A chapter by Rourke and Tsatsanis describes the evolution of thought about nonverbal learning disability—a term Rourke coined to describe a feature common but not unique to children with Asperger's disorder—and how it is usefully applied to understanding and treating the disorder.
Leading researchers in the genetics (Folstein) and the cerebral structure and function (Schultz) of autism spectrum disorders offer chapters describing the most current research. In a chapter on pharmacological treatment, Martin and associates do not take the easy way out by saying that we do not know enough to recommend anything. Rather they present a large naturalistic study of the use of psychotropic drugs to treat children with autism spectrum disorders and use findings from the study as a basis for a discussion of the indications for using medications.
Toward the end of the book, several chapters are included by parents who write insightful and moving accounts of their discovery of the diagnosis of Asperger's disorder and its implications for their children and for themselves as parents. These accounts provide a deeper understanding of the disorder and frame it in a way that is productive for the child, for parents, for teachers, and for clinicians.
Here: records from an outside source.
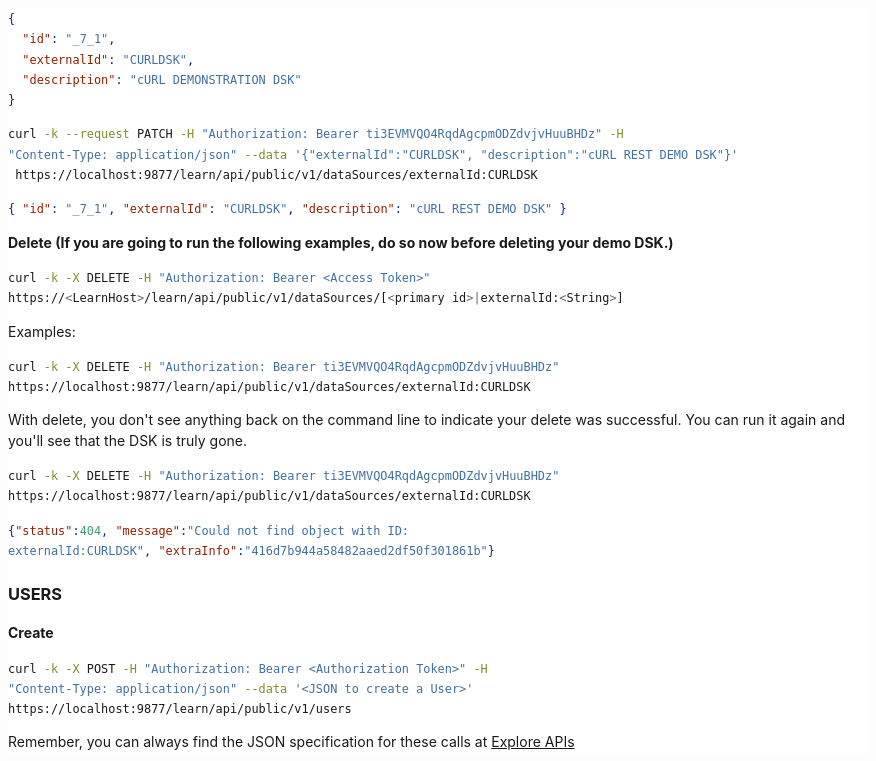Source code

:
 ```json
{
  "id": "_7_1",
  "externalId": "CURLDSK",
  "description": "cURL DEMONSTRATION DSK"
}
```

```bash
curl -k --request PATCH -H "Authorization: Bearer ti3EVMVQO4RqdAgcpmODZdvjvHuuBHDz" -H
"Content-Type: application/json" --data '{"externalId":"CURLDSK", "description":"cURL REST DEMO DSK"}'
 https://localhost:9877/learn/api/public/v1/dataSources/externalId:CURLDSK
```

```json
{ "id": "_7_1", "externalId": "CURLDSK", "description": "cURL REST DEMO DSK" }
```

**Delete (If you are going to run the following examples, do so now before deleting your demo DSK.)**

```bash
curl -k -X DELETE -H "Authorization: Bearer <Access Token>"
https://<LearnHost>/learn/api/public/v1/dataSources/[<primary id>|externalId:<String>]
```

Examples:

```bash
curl -k -X DELETE -H "Authorization: Bearer ti3EVMVQO4RqdAgcpmODZdvjvHuuBHDz"
https://localhost:9877/learn/api/public/v1/dataSources/externalId:CURLDSK
```

With delete, you don't see anything back on the command line to indicate your
delete was successful. You can run it again and you'll see that the DSK is
truly gone.

```bash
curl -k -X DELETE -H "Authorization: Bearer ti3EVMVQO4RqdAgcpmODZdvjvHuuBHDz"
https://localhost:9877/learn/api/public/v1/dataSources/externalId:CURLDSK
```

```json
{"status":404, "message":"Could not find object with ID:
externalId:CURLDSK", "extraInfo":"416d7b944a58482aaed2df50f301861b"}
```

### USERS

**Create**

```bash
curl -k -X POST -H "Authorization: Bearer <Authorization Token>" -H
"Content-Type: application/json" --data '<JSON to create a User>'
https://localhost:9877/learn/api/public/v1/users
```

Remember, you can always find the JSON specification for these calls at
[Explore APIs](https://developer.blackboard.com/portal/displayApi)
When Asperger's disorder was added to the DSM-IV, our attempt to understand the heterogeneous group of children who have a diagnosis of an autism spectrum disorder received a helpful push, because it called our clinical and research attention to this poorly understood area. This book pushes us ahead another significant step by defining what we know and what we need to know about this spectrum of disorders to help the children who have them grow as healthily as possible.